One Perpetual Night, Countless Kisses: Catullan Hendecasyllables for The Weekend (Carm. 5)

“My Lesbia, let’s live and let’s love,
Let all the rumors of harsh old men
count for only a penny.
Suns can set and rise again:
but when our brief light sets
we must sleep a lonely endless night.
Give me a thousand kisses and then a hundred,
then another thousand and a second hundred,
And even then another thousand, a hundred more.
When we’ve had so many thousands,
we will mix them together so we don’t know,
so that no wicked man can feel envy
when he knows what a number of kisses there’ve been.”

Vivamus mea Lesbia, atque amemus,
rumoresque senum severiorum
omnes unius aestimemus assis!
soles occidere et redire possunt:
nobis cum semel occidit brevis lux,
nox est perpetua una dormienda.
da mi basia mille, deinde centum,
dein mille altera, dein secunda centum,
deinde usque altera mille, deinde centum.
dein, cum milia multa fecerimus,
conturbabimus illa, ne sciamus,
aut ne quis malus invidere possit,
cum tantum sciat esse basiorum.

As with earlier poems of Catullus I have mentioned, this one came to me when I was a teenager studying AP Latin.
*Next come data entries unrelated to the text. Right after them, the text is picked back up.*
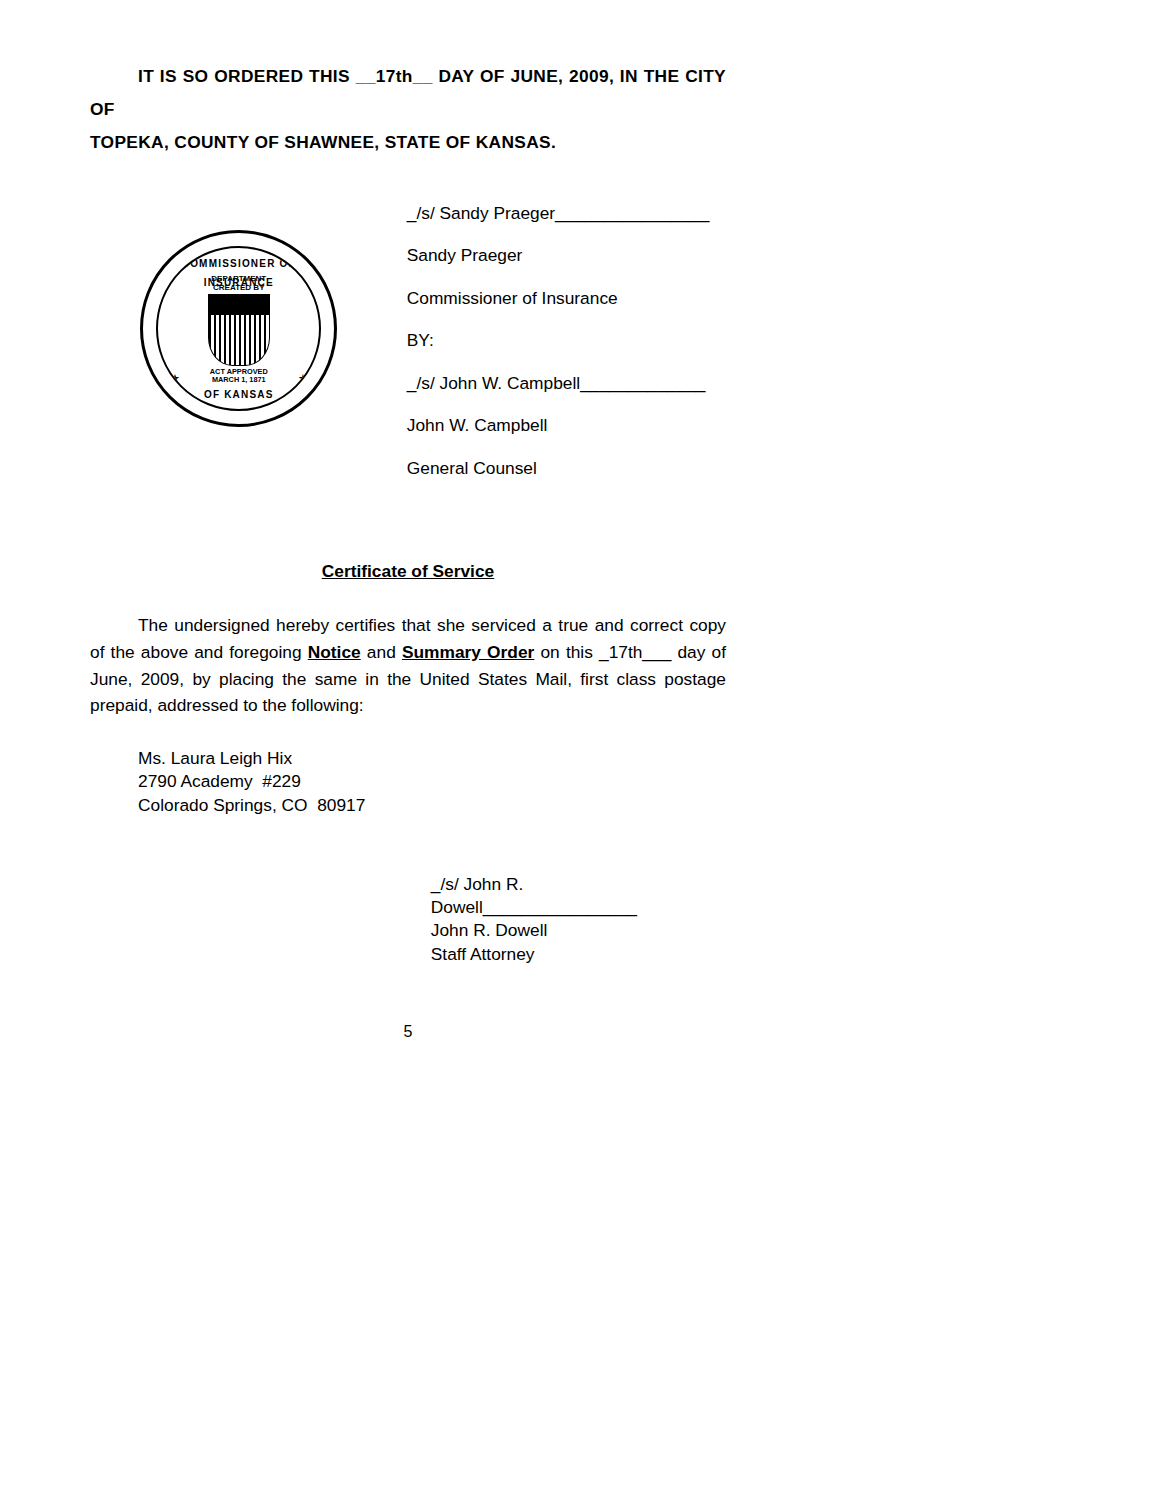IT IS SO ORDERED THIS __17th__ DAY OF JUNE, 2009, IN THE CITY OF
TOPEKA, COUNTY OF SHAWNEE, STATE OF KANSAS.
COMMISSIONER OF INSURANCE
DEPARTMENT
CREATED BY
ACT APPROVED
MARCH 1, 1871
★★
OF KANSAS
_/s/ Sandy Praeger________________
Sandy Praeger
Commissioner of Insurance
BY:
_/s/ John W. Campbell_____________
John W. Campbell
General Counsel
Certificate of Service
The undersigned hereby certifies that she serviced a true and correct copy of the above and foregoing Notice and Summary Order on this _17th___ day of June, 2009, by placing the same in the United States Mail, first class postage prepaid, addressed to the following:
Ms. Laura Leigh Hix
2790 Academy #229
Colorado Springs, CO 80917
_/s/ John R. Dowell________________
John R. Dowell
Staff Attorney
5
I don’t know if anything more ruinous or momentous could happen to a teenager in his rutting years than encountering Catullus (ok, that sentence needs a limiting phrase–“in a Latin class”). It has been twenty years since I first read this poem, but I could almost translate every line without looking at the Latin.

Perhaps there is an unpleasant serendipity in the Latin AP on Catullus no longer being offered? For better or worse, I never would have pursued classics if not for the verve and danger of Gaius Valerius Catullus. Discipuli, thank your Latin teachers!